Sustentabilidade nos contratos
Nas primeiras gerações de concessões, as ações estavam concentradas principalmente no cumprimento de condicionantes ambientais. Nos contratos mais recentes, esses critérios passaram a orientar o planejamento dos projetos e incluem medidas de adaptação às mudanças climáticas, redução de emissões, segurança viária, inovação tecnológica e relacionamento com as comunidades.
Um dos principais instrumentos dessa política é o Programa de Sustentabilidade da Infraestrutura (PSI), desenvolvido pela ANTT. A iniciativa incentiva as concessionárias a adotar práticas ambientais, sociais e de governança além das obrigações contratuais, estabelece níveis de maturidade e cria incentivos para novos investimentos.
As modelagens mais recentes também preveem recursos destinados à adaptação climática, à inovação e à melhoria contínua dos serviços prestados aos usuários.
Inovação e eficiência operacional
A sustentabilidade também está presente na operação das concessões.
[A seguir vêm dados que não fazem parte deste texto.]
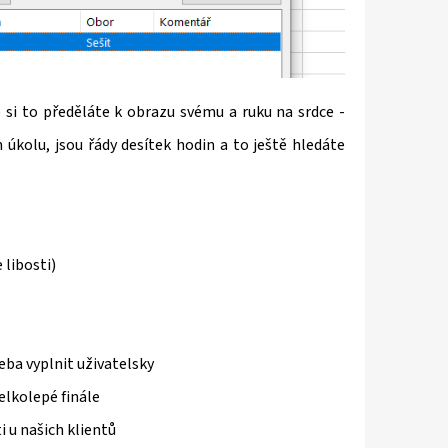
si to předěláte k obrazu svému a ruku na srdce -
kolu, jsou řády desítek hodin a to ještě hledáte
 libosti)
eba vyplnit uživatelsky
elkolepé finále
i u našich klientů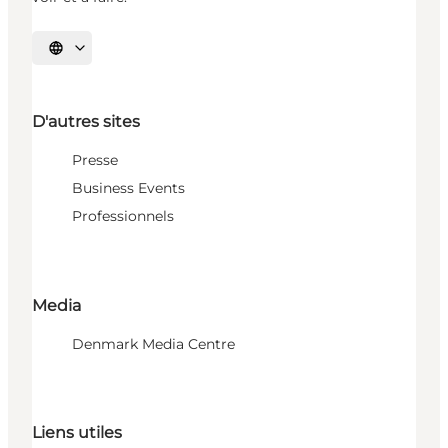
Choisissez la langue
D'autres sites
Presse
Business Events
Professionnels
Media
Denmark Media Centre
Liens utiles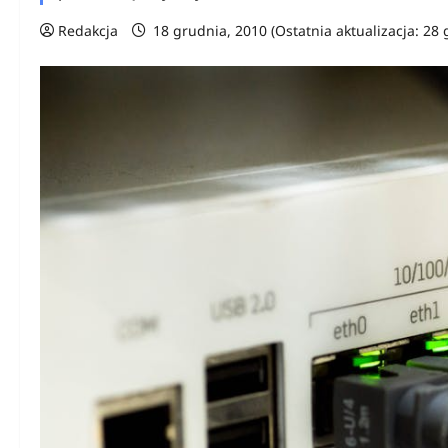
Redakcja
18 grudnia, 2010 (Ostatnia aktualizacja: 28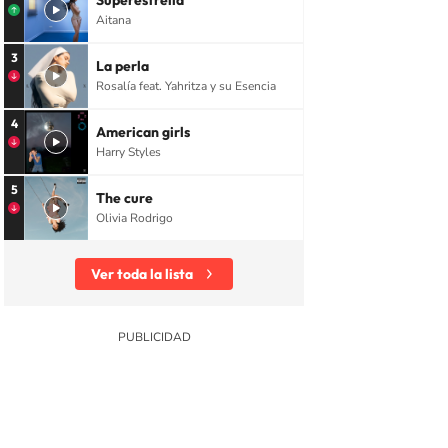
Superestrella
Aitana
3
La perla
Rosalía feat. Yahritza y su Esencia
4
American girls
Harry Styles
5
The cure
Olivia Rodrigo
Ver toda la lista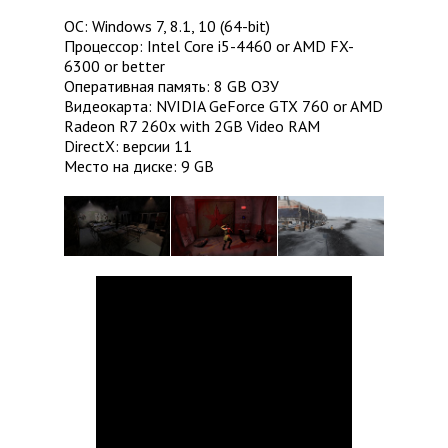
ОС: Windows 7, 8.1, 10 (64-bit)
Процессор: Intel Core i5-4460 or AMD FX-
6300 or better
Оперативная память: 8 GB ОЗУ
Видеокарта: NVIDIA GeForce GTX 760 or AMD
Radeon R7 260x with 2GB Video RAM
DirectX: версии 11
Место на диске: 9 GB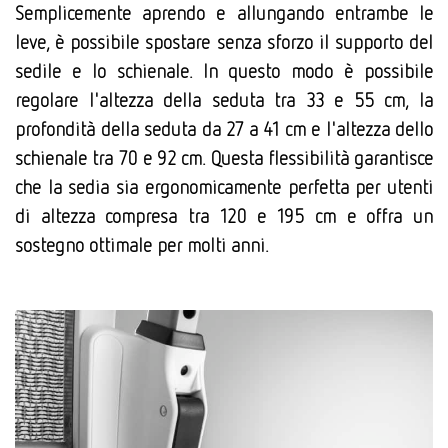
Semplicemente aprendo e allungando entrambe le
leve, è possibile spostare senza sforzo il supporto del
sedile e lo schienale. In questo modo è possibile
regolare l'altezza della seduta tra 33 e 55 cm, la
profondità della seduta da 27 a 41 cm e l'altezza dello
schienale tra 70 e 92 cm. Questa flessibilità garantisce
che la sedia sia ergonomicamente perfetta per utenti
di altezza compresa tra 120 e 195 cm e offra un
sostegno ottimale per molti anni.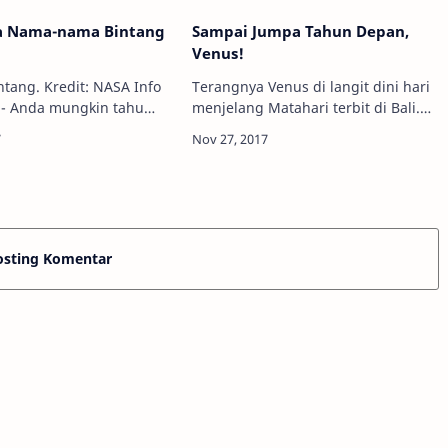
a Nama-nama Bintang
Sampai Jumpa Tahun Depan,
Venus!
ang. Kredit: NASA Info
Terangnya Venus di langit dini hari
 - Anda mungkin tahu
menjelang Matahari terbit di Bali.
ama bintang seperti
Kredit: Sandi Astina Putra, 2017 Info
 Betelgeuse, Rigel,
Astronomy - Bila sejak Maret 2017
rius. Tapi, tahukah Anda
kemarin kita telah menyaksika…
 as…
osting Komentar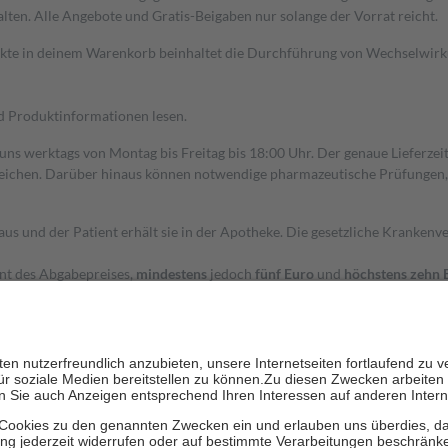
alten. Alle Angebote und Gratis-Beigaben nur solange der Vorrat reicht.
dukte in deinem Warenkorb beinhaltet die Durchführung von Wechselwir
nd Produktinformationen lesen.
 uns werktags von Montag bis Freitag bis 18:00 Uhr. Der genaue Lieferze
ichen. Darüber hinaus können notwendige pharmazeutische Prüfungen, die
aus und der Patient erhält sie in der Apotheke. Die gesetzliche Krankenv
ent des Abgabepreises,
mindestens
jedoch
fünf Euro
und
höchstens zehn 
zehn Prozent der Kosten sowie zehn Euro je Verordnung.
rken und die besondere Stellung der Familie zu unterstützen, fallen
kein
 Ausnahme der Fahrkosten
 getragen werden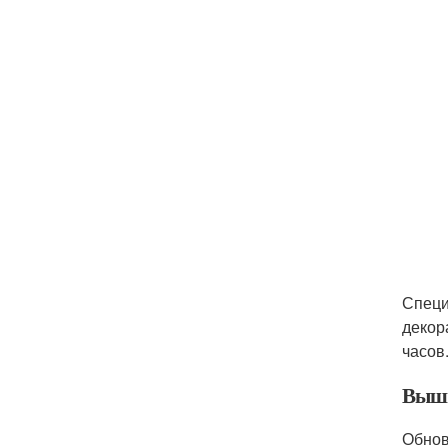
Специ
декор
часов
Выши
Обнов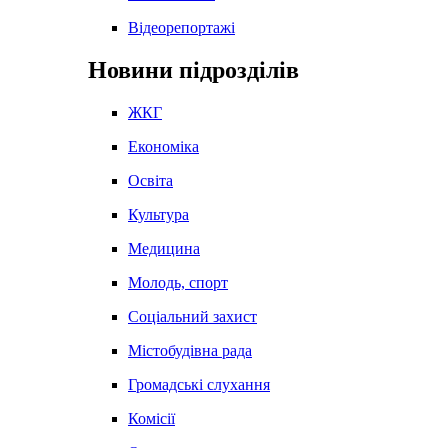
Відеорепортажі
Новини підрозділів
ЖКГ
Економіка
Освіта
Культура
Медицина
Молодь, спорт
Соціальний захист
Містобудівна рада
Громадські слухання
Комісії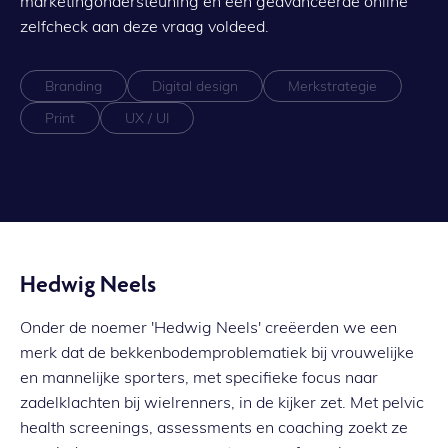
marketingondersteuning en een geavanceerde online
zelfcheck aan deze vraag voldeed.
Branding
Digital design
Merkstrategie
Print
UX / UI
Hedwig Neels
Onder de noemer 'Hedwig Neels' creëerden we een
merk dat de bekkenbodemproblematiek bij vrouwelijke
en mannelijke sporters, met specifieke focus naar
zadelklachten bij wielrenners, in de kijker zet. Met pelvic
health screenings, assessments en coaching zoekt ze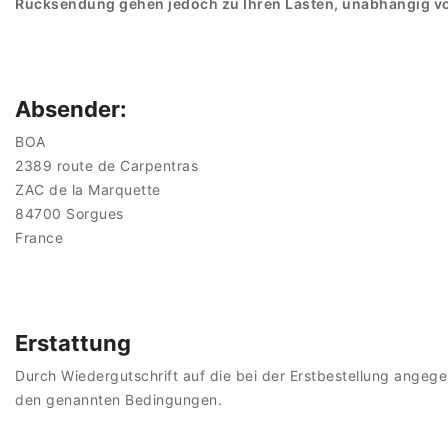
Rücksendung gehen jedoch zu Ihren Lasten, unabhängig von
Absender:
BOA
2389 route de Carpentras
ZAC de la Marquette
84700 Sorgues
France
Erstattung
Durch Wiedergutschrift auf die bei der Erstbestellung angege
den genannten Bedingungen.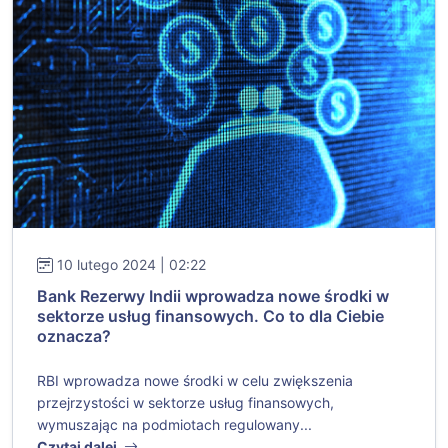
10 lutego 2024 | 02:22
Bank Rezerwy Indii wprowadza nowe środki w
sektorze usług finansowych. Co to dla Ciebie
oznacza?
RBI wprowadza nowe środki w celu zwiększenia
przejrzystości w sektorze usług finansowych,
wymuszając na podmiotach regulowany...
Czytaj dalej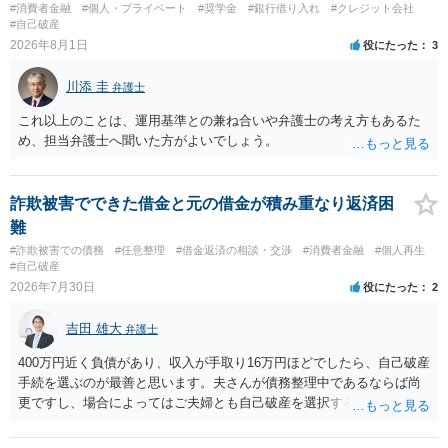
#消費者金融
#個人・プライベート
#奨学金
#銀行借り入れ
#クレジット会社
#自己破産
2026年8月1日
役にたった
3
川添 圭
弁護士
これ以上のことは、運用基準との兼ね合いや弁護士の考え方もあるた
め、担当弁護士へ聞いた方がよいでしょう。
詐欺被害でできた借金と元の借金が積み重なり返済困
難
#詐欺被害での債務
#任意整理
#借金返済の相談・交渉
#消費者金融
#個人再生
#自己破産
2026年7月30日
役にたった
2
吉田 雄大
弁護士
400万円近く負債があり、収入が手取り16万円ほどでしたら、自己破産
手続を選ぶのが最善と思います。夫さんが債務整理中であるならば尚
更ですし、場合によってはご夫婦とも自己破産を選択する方法もある
と思います。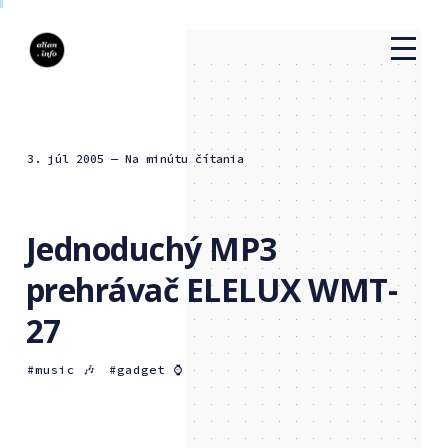
3. júl 2005
— Na minútu čítania
Jednoduchý MP3
prehrávač ELELUX WMT-
27
music 🎶
gadget ⌚️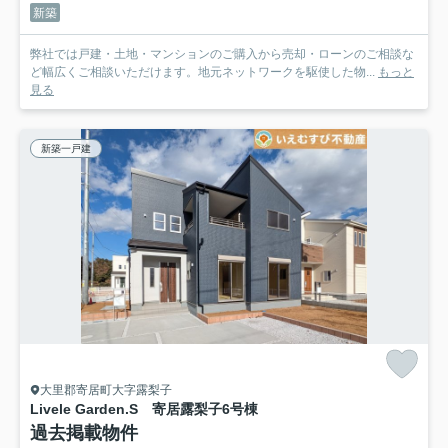
新築
弊社では戸建・土地・マンションのご購入から売却・ローンのご相談な
ど幅広くご相談いただけます。地元ネットワークを駆使した物...
もっと
見る
新築一戸建
大里郡寄居町大字露梨子
Livele Garden.S 寄居露梨子
6号棟
過去掲載物件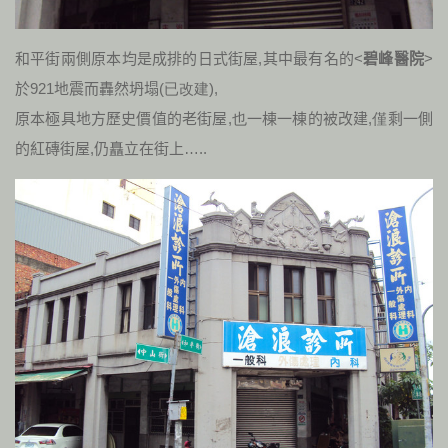
和平街兩側原本均是成排的日式街屋
,
其中最有名的<
碧峰醫院
>
於
921
地震而轟然坍塌
(已改建),
原本極具地方歷史價值的老街屋
,也
一棟一棟的被改建
,僅
剩一側
的紅磚街屋
,
仍矗立在街上
…..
Tecnologias como o pedágio eletrônico (Free Flow), a pesagem de veículos em movimento (HS-WIM), a ampliação da telefonia móvel nas rodovias e o monitoramento pelo Centro Nacional de Supervisão Operacional (CNSO) contribuem para aumentar a segurança, reduzir o tempo de deslocamento e fortalecer a fiscalização.
A estratégia inclui ainda a ampliação do transporte ferroviário. Embora as ferrovias respondam por cerca de 19% da carga transportada no país, o modal representa aproximadamente 4% das emissões de gases de efeito estufa do setor. Sua expansão pode reduzir emissões, aumentar a eficiência logística e fortalecer a competitividade do transporte de cargas.
Participação e resultados
A construção desse modelo conta com consultas públicas, audiências e Comitês de Desenvolvimento da Sustentabilidade, que permitem a participação da sociedade e do setor regulado no aperfeiçoamento das normas e dos projetos.
Na primeira rodada do PSI, 31 concessionárias rodoviárias e ferroviárias aderiram voluntariamente à iniciativa. O resultado demonstra uma mudança na lógica das concessões: a sustentabilidade passa a orientar o planejamento, os investimentos, a operação e a modernização da infraestrutura.